- WHAT TO PRODUCE
Copy out, unchanged, everything from the first line of the items down to and including the line that contains "appassionati ed esperti del settore. Per".

- DATA UNDER STUDY
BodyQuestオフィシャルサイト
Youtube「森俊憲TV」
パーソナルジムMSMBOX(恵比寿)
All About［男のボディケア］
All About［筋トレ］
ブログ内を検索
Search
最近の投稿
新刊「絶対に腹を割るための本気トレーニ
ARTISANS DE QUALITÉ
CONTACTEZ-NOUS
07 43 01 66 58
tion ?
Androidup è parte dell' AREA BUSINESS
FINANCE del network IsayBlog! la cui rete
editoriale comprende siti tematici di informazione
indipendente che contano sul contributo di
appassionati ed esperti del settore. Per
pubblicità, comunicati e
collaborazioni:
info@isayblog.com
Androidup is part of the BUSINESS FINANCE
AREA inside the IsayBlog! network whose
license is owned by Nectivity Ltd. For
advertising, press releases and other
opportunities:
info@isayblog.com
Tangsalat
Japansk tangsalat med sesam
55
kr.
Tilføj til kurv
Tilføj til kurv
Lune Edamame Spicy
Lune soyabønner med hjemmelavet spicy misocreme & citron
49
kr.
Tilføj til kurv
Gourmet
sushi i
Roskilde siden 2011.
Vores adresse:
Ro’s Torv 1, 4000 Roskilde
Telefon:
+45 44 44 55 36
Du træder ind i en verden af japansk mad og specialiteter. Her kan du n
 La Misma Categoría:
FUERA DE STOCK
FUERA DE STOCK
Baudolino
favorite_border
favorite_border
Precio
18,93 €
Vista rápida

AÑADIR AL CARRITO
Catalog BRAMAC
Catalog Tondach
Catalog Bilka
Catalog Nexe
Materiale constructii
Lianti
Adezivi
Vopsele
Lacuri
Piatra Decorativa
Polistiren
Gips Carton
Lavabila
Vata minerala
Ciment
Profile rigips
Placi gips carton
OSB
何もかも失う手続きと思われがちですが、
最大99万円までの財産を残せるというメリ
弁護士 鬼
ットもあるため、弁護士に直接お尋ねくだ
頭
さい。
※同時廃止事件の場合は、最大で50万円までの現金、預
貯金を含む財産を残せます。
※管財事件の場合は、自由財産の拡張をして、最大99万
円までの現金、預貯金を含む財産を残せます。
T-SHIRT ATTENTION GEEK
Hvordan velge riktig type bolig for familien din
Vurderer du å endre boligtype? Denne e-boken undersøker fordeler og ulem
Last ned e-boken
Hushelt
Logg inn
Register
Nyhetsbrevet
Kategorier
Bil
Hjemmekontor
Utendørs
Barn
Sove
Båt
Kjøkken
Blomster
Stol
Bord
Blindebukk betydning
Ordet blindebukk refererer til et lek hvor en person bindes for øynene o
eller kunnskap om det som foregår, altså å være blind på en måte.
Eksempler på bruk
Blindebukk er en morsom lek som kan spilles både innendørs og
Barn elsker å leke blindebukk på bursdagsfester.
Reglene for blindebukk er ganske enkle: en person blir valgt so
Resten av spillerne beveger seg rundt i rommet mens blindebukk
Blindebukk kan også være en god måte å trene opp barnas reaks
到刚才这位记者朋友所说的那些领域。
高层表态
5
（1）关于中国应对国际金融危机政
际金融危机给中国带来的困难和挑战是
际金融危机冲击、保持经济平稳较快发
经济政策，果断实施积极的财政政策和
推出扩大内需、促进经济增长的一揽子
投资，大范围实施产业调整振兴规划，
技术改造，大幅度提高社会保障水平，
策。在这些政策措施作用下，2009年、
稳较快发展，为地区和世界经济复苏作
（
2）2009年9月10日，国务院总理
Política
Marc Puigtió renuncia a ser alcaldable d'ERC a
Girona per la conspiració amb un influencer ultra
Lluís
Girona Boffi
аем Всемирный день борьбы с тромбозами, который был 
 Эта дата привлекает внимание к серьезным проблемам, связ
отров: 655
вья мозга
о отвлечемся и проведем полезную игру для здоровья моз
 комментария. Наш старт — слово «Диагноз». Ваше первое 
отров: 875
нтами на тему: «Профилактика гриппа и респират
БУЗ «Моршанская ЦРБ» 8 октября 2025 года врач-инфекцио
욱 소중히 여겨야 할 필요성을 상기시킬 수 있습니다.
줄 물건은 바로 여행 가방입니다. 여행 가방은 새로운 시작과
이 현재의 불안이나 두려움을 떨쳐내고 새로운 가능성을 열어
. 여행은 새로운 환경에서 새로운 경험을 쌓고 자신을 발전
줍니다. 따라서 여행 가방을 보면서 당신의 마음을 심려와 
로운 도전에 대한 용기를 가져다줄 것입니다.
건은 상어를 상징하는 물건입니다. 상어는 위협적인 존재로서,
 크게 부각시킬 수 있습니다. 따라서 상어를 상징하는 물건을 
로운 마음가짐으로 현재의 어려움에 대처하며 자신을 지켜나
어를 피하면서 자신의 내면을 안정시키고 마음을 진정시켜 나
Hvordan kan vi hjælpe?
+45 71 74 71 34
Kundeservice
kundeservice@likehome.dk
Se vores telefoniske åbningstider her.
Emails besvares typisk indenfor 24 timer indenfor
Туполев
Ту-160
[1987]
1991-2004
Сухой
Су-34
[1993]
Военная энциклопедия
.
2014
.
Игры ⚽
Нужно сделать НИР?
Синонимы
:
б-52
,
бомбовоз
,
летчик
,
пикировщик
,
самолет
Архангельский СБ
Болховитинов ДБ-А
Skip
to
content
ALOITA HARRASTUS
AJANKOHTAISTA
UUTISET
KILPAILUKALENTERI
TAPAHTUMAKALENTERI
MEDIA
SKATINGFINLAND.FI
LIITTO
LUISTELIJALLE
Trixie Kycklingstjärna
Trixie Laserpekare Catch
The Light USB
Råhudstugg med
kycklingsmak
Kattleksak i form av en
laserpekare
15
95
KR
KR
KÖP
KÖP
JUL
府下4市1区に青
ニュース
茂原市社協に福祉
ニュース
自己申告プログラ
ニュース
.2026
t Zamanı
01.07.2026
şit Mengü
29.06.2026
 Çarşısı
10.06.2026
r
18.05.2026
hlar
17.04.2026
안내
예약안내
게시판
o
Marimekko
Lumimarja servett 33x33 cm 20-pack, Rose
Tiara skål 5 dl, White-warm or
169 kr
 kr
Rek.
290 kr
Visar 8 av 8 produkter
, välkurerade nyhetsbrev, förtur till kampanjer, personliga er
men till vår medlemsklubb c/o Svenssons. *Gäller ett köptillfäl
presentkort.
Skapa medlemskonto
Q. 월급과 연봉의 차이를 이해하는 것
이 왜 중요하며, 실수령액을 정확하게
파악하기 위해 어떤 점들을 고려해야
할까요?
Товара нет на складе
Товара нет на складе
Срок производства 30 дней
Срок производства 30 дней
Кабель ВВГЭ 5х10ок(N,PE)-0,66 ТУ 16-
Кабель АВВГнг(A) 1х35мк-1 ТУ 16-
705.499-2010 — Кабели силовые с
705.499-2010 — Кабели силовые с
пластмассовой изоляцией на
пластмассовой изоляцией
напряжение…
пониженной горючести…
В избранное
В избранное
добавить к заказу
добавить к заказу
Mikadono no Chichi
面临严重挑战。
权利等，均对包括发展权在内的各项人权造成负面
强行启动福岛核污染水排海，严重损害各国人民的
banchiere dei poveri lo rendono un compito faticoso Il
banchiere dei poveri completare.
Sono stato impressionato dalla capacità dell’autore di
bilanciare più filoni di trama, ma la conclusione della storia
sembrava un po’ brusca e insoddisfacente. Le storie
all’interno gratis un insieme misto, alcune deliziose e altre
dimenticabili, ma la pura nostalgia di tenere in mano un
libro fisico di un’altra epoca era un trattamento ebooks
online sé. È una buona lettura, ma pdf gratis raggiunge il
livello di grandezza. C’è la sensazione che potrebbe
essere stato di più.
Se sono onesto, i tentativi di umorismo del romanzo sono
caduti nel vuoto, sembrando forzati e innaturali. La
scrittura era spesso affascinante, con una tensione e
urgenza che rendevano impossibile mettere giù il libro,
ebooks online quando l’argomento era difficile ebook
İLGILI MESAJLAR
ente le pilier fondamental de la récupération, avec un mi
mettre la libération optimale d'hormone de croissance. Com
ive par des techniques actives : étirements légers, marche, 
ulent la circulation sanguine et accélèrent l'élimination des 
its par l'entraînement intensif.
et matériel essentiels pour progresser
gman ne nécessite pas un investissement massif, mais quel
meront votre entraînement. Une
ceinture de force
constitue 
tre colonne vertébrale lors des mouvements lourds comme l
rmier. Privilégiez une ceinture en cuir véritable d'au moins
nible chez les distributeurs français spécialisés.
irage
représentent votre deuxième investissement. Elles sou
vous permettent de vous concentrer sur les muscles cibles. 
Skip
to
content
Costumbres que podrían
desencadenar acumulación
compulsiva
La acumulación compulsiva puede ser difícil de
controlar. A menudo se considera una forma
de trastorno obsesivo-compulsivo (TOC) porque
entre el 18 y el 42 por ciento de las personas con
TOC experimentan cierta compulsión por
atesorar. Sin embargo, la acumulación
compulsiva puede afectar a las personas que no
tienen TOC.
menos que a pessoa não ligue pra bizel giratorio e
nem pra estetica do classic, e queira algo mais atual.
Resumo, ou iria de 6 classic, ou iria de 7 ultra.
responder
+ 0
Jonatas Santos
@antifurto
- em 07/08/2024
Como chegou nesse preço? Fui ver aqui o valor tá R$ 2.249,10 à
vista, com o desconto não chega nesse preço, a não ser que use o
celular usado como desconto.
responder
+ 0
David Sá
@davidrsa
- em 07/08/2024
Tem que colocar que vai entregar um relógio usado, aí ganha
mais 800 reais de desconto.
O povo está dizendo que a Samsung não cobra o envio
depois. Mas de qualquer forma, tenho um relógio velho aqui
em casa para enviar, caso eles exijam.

- TASK RESULT
BodyQuestオフィシャルサイト
Youtube「森俊憲TV」
パーソナルジムMSMBOX(恵比寿)
All About［男のボディケア］
All About［筋トレ］
ブログ内を検索
Search
最近の投稿
新刊「絶対に腹を割るための本気トレーニ
ARTISANS DE QUALITÉ
CONTACTEZ-NOUS
07 43 01 66 58
tion ?
Androidup è parte dell' AREA BUSINESS
FINANCE del network IsayBlog! la cui rete
editoriale comprende siti tematici di informazione
indipendente che contano sul contributo di
appassionati ed esperti del settore. Per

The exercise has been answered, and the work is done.